-- WHAT THE TASK REQUIRES --
Filter the listing below and copy each line that contains the string "pine". Matching is case-sensitive.
** Opening INFORMATION SUPPLIED block **
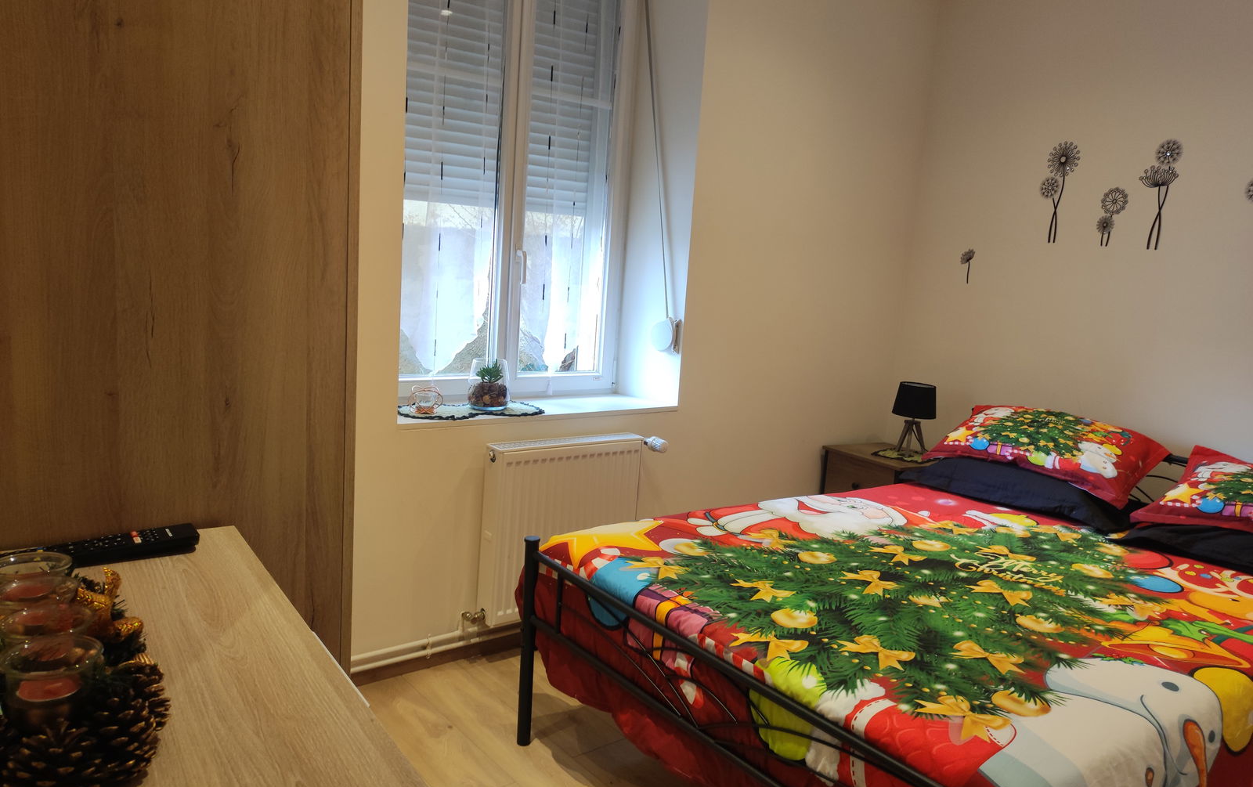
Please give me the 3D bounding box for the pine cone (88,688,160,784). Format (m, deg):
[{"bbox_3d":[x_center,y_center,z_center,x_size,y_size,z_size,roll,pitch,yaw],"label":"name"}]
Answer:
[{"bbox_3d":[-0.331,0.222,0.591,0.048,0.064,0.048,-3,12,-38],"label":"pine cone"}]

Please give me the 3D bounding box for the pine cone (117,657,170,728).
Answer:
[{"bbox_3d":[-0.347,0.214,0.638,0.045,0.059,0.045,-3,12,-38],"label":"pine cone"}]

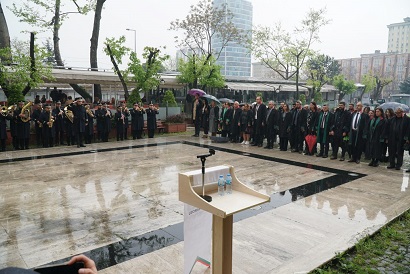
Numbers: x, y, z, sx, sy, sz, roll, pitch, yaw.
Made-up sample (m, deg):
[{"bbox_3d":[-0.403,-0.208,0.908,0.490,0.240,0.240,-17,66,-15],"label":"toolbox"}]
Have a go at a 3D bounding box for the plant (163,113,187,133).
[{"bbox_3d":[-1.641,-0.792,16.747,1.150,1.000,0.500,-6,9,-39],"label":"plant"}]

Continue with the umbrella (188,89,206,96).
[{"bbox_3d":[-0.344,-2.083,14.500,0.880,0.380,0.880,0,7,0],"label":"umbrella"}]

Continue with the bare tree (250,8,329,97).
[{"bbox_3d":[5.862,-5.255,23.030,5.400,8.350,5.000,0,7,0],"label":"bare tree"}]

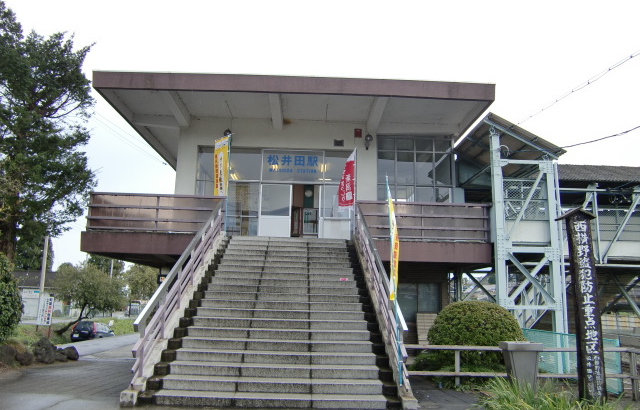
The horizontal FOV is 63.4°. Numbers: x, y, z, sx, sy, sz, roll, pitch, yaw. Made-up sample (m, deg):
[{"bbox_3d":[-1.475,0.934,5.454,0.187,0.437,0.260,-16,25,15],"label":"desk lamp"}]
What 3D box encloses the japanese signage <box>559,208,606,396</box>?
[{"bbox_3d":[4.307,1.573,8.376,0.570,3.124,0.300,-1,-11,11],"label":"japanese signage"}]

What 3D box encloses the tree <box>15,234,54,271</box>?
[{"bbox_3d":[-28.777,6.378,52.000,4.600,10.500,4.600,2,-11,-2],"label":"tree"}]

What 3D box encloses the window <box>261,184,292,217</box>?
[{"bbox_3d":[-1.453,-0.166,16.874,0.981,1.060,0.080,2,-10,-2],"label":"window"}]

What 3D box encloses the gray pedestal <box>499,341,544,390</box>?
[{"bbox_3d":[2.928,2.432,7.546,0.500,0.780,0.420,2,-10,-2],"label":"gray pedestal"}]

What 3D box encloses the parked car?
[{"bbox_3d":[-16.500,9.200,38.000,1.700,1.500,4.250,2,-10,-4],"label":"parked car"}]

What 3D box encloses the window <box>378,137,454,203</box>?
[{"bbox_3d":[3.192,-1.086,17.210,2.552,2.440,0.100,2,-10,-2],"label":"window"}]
** Closing INFORMATION SUPPLIED block **
-- PROBLEM SOLUTION --
Please give me the 3D bounding box for the pine cone (88,688,160,784). Format (m, deg):
[{"bbox_3d":[-0.331,0.222,0.591,0.048,0.064,0.048,-3,12,-38],"label":"pine cone"}]
Please give me the 3D bounding box for the pine cone (117,657,170,728).
[{"bbox_3d":[-0.347,0.214,0.638,0.045,0.059,0.045,-3,12,-38],"label":"pine cone"}]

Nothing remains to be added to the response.